Friday, 23 August 2019

Byron Wallen at the Blue Vanguard Jazz Club, Gipsy Hill Hotel, 22nd August, 2019

Pic by Nick
Survival and Surrender

In my recent review of Byron Wallen’s excellent album Meeting Ground here, I concluded with the observation: Imagine my happy anticipation of seeing Wallen play at Exeter next week.

That gig last night fully lived up to the expectation, wonderfully so as I will explain shortly. As ever, The Blue Vanguard Trio excelled in their support and individual solos, these accompanying the warm personality and hot playing of Wallen. A set of standards began the evening, opening with Nat Adderley’s Sack O’ Woe, which included a glorious elongated trill on the horn; a John Coltrane number, and others I have [as usual] failed to remember by name.
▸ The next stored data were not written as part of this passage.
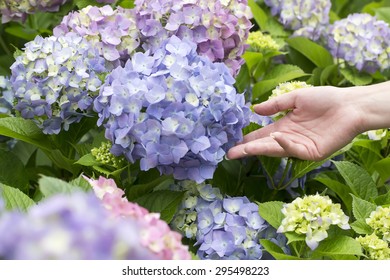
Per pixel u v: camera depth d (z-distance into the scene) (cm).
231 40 141
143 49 143
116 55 139
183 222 131
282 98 136
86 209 92
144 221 102
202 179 126
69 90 134
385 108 132
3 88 144
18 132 137
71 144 139
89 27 140
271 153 132
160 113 124
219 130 127
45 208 91
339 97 134
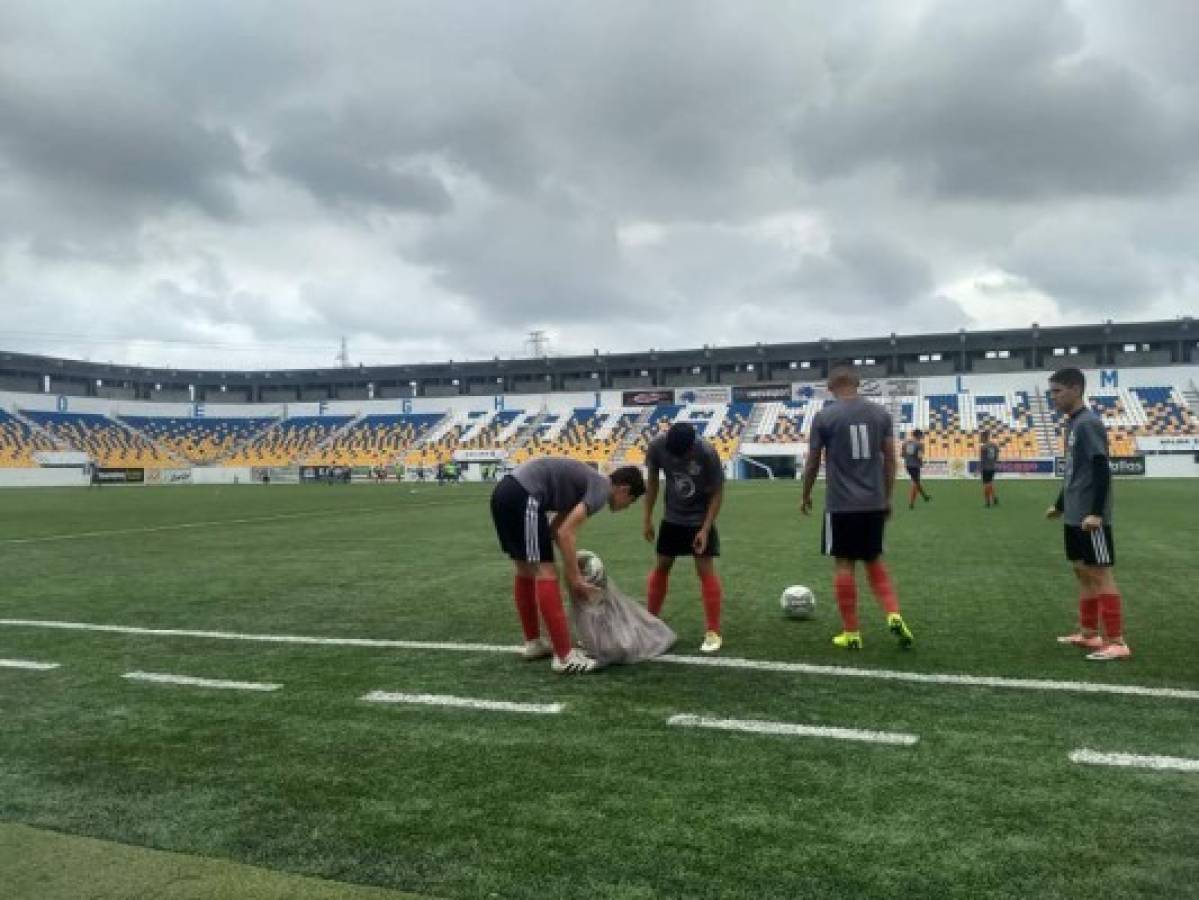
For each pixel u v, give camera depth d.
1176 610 7.43
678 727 4.41
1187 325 55.44
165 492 41.88
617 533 16.20
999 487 35.31
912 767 3.81
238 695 5.11
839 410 6.19
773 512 21.20
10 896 2.77
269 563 11.70
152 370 74.69
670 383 68.75
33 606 8.31
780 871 2.88
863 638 6.49
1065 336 57.94
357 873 2.90
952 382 58.44
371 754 4.07
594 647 5.67
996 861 2.93
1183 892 2.72
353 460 66.50
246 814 3.39
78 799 3.56
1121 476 45.53
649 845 3.08
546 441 63.53
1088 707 4.68
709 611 6.21
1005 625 6.89
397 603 8.32
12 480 55.28
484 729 4.42
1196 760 3.88
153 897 2.76
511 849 3.06
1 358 66.44
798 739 4.21
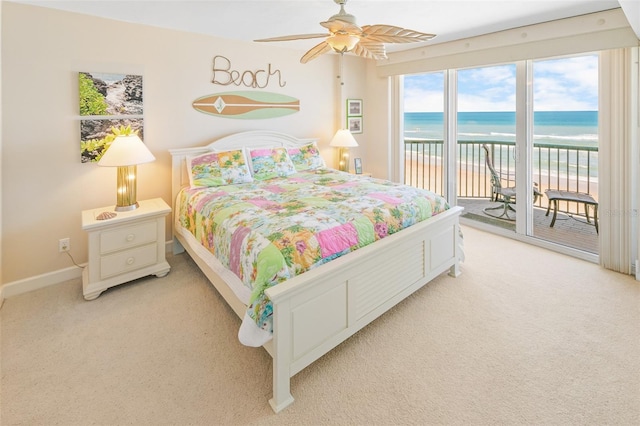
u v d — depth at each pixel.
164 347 2.04
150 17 2.89
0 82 2.47
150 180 3.31
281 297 1.53
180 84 3.38
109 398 1.65
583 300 2.47
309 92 4.49
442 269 2.73
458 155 4.71
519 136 3.60
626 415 1.50
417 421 1.51
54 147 2.75
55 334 2.15
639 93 2.65
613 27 2.70
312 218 2.11
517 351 1.95
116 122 3.04
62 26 2.69
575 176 3.76
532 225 3.71
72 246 2.93
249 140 3.88
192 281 2.89
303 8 2.70
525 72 3.46
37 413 1.56
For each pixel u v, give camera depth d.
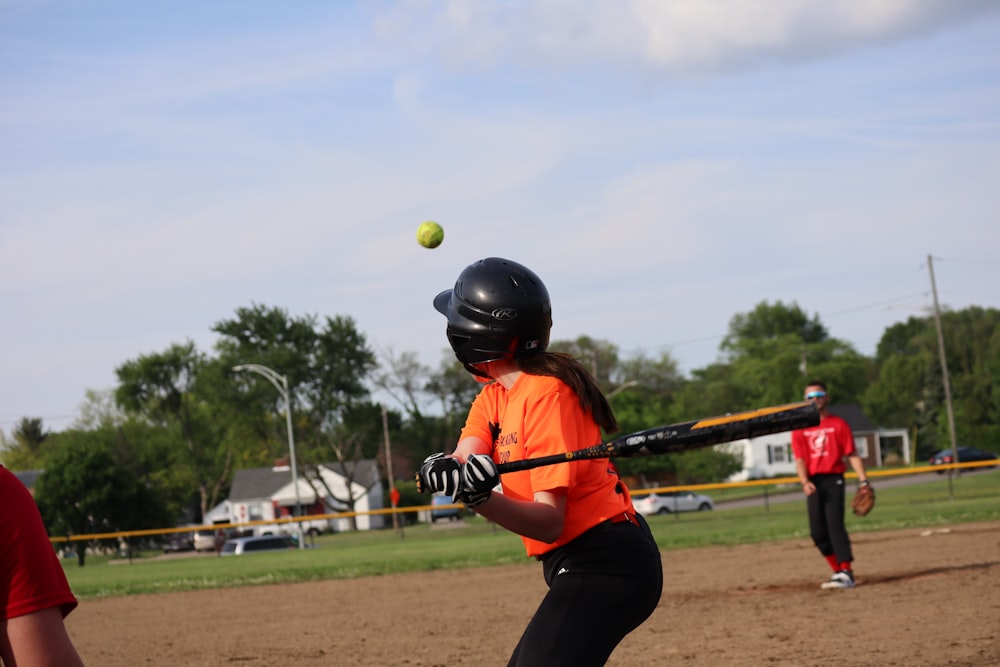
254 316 139.25
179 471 168.88
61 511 93.56
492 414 7.69
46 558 4.93
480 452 7.54
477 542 51.03
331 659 16.02
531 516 6.73
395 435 149.00
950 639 14.45
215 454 178.50
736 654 14.44
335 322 141.00
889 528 35.69
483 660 15.23
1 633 4.83
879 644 14.45
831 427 20.97
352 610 22.59
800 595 20.23
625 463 123.81
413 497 149.88
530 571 29.36
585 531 7.16
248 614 23.05
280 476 164.25
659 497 89.88
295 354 137.62
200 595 28.47
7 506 4.84
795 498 98.88
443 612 21.12
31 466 186.88
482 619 19.72
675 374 191.38
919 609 17.30
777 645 14.91
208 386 142.88
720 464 125.94
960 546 27.66
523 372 7.45
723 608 19.08
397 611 21.78
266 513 162.50
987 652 13.40
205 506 173.38
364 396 141.88
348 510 147.50
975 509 43.66
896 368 199.88
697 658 14.33
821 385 20.95
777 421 6.77
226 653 17.20
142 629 21.31
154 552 114.88
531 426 7.14
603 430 7.68
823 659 13.66
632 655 14.85
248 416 140.00
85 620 23.64
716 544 34.97
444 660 15.38
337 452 146.25
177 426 175.00
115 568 54.62
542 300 7.50
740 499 107.12
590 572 7.12
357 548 54.78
I had to leave at the interval, but the song played just before this is what made the evening for me, truncated as it was. Wallen introduced his self-penned song as ‘something outside the box’ and it was to be Freedom Struggle from his album Meeting Ground. He explained a little about his travels to North Africa and meeting and playing with musicians there, expanding to also briefly talk about Morrocan Gnawa music and all these links to the song which was in many respects about personal survival and surrender. The playing was sublime, the start a soaring flight over Milverton’s piano layers, with horn-squeals at its peak, to eventually break into the rhythmic percussion of Al Swainger on bass and Coach York on drums, this sustained palpably to its end [especially in the sense that one couldn’t sit still to its playing and instead had to move with it - for me anyway], Coach, in particular, keeping the fire alive.

I was reliably informed this morning that the post-interval set was also superb, but I was so pleased to have heard my final number. It was memorable.